The problem, of course, is that the average electrical worker makes 6,000 or so pesos a month, hardly the shower of pesos with which deputies, senators, cabinet ministers and judges bathe themselves daily. And while there is undoubtedly corruption in the SME's upper echelons, there is still more in the unions allied to the administration (Pemex, teachers, etc.), not a hair of whose heads are being touched by Felipe the Brave. No, the sin, as always in Mexico, lies not in being a union (whose armies of workers, properly controlled, can be pressed into service like a president's private army), but in being an independent union, anathema since the days of PRI hegemony. The SME both predates and withstood the historical co-opting of unions by the PRI, which resents them (and has supported Calderón's present manuever) precisely for this reason. Moreover, no amount of anti-union rhetoric in the world can cover up the practical motive underlying the dissolution of Luz y Fuerza: the desire to take hold of the company's fiberoptic network for private gain.

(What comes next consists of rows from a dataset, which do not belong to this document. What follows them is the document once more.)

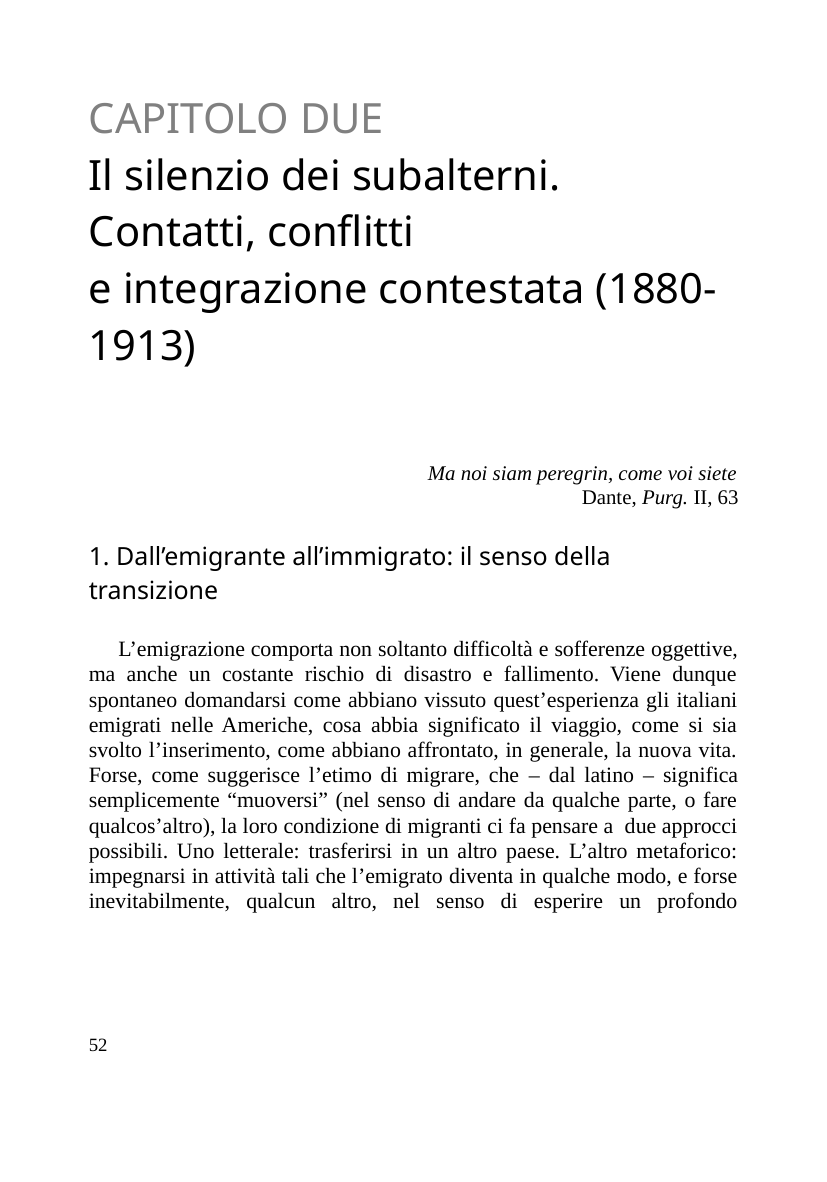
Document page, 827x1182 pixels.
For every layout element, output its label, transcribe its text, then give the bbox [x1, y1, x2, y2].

text L’emigrazione comporta non soltanto difficoltà e sofferenze oggettive, ma anche un costante rischio di disastro e fallimento. Viene dunque spontaneo domandarsi come abbiano vissuto quest’esperienza gli italiani emigrati nelle Americhe, cosa abbia significato il viaggio, come si sia svolto l’inserimento, come abbiano affrontato, in generale, la nuova vita. Forse, come suggerisce l’etimo di migrare, che – dal latino – significa semplicemente “muoversi” (nel senso di andare da qualche parte, o fare qualcos’altro), la loro condizione di migranti ci fa pensare a due approcci possibili. Uno letterale: trasferirsi in un altro paese. L’altro metaforico: impegnarsi in attività tali che l’emigrato diventa in qualche modo, e forse inevitabilmente, qualcun altro, nel senso di esperire un profondo [88, 636, 738, 913]
text Ma noi siam peregrin, come voi siete [88, 461, 738, 485]
text Dante, Purg. II, 63 [88, 485, 738, 509]
text 1. Dall’emigrante all’immigrato: il senso della transizione [88, 538, 738, 607]
text CAPITOLO DUE Il silenzio dei subalterni. Contatti, conflitti e integrazione contestata (1880-1913) [88, 88, 738, 372]
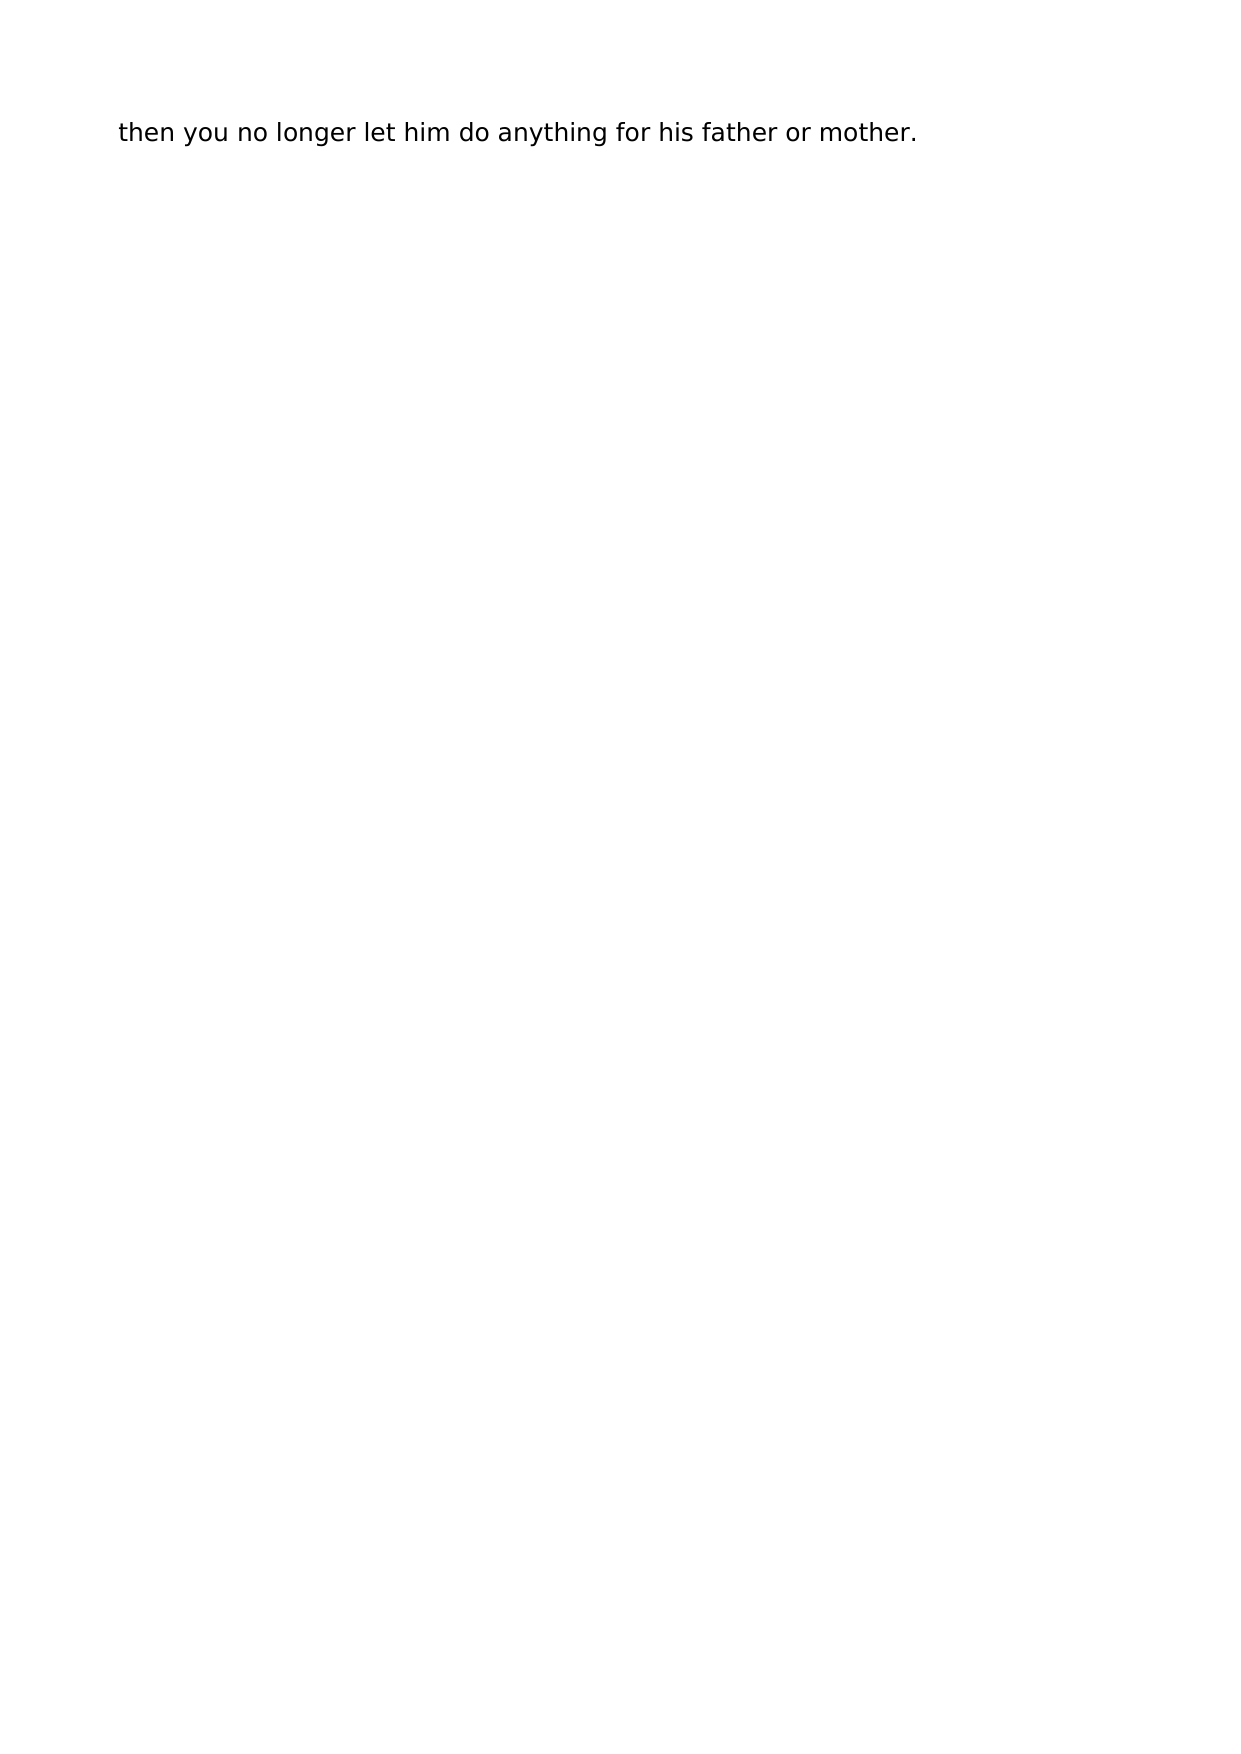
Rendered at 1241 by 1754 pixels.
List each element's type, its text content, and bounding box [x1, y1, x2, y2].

The SME's response, last Thursday, was a large, resounding, and combatitive march through Mexico City to the Zocalo, the largest the city has seen since the days of the desafuero and the protests against the fraudulent 2006 election, a rejection of the government's farcical negotiation terms ("first, accept the liquidation, then we'll talk"), and, by and large, and, by and large, a worker-by-worker refusal to be bought by the administration's offers of cash settlements, English and computation classes. The left appears re-energized, and as well it should, for if the attempt to squash the SME succeeds, one of the last bastions of the post-revolution social contract (that that it was) will be gone, and the left's weakness will have been made evident for all to see. If the left, in fact, cannot rally around the SME and take advantage of the discontent caused by 40,000 workers being summarily thrown out into the street, the worst economy in 70 years, and a host of higher taxes to come that will disproportionately hit the middle class and working poor, and convince the general public that there is a different and better way to go about governing the country, if it can't do this under the current conditions, then the right-wing might as well govern forever, and God help us all.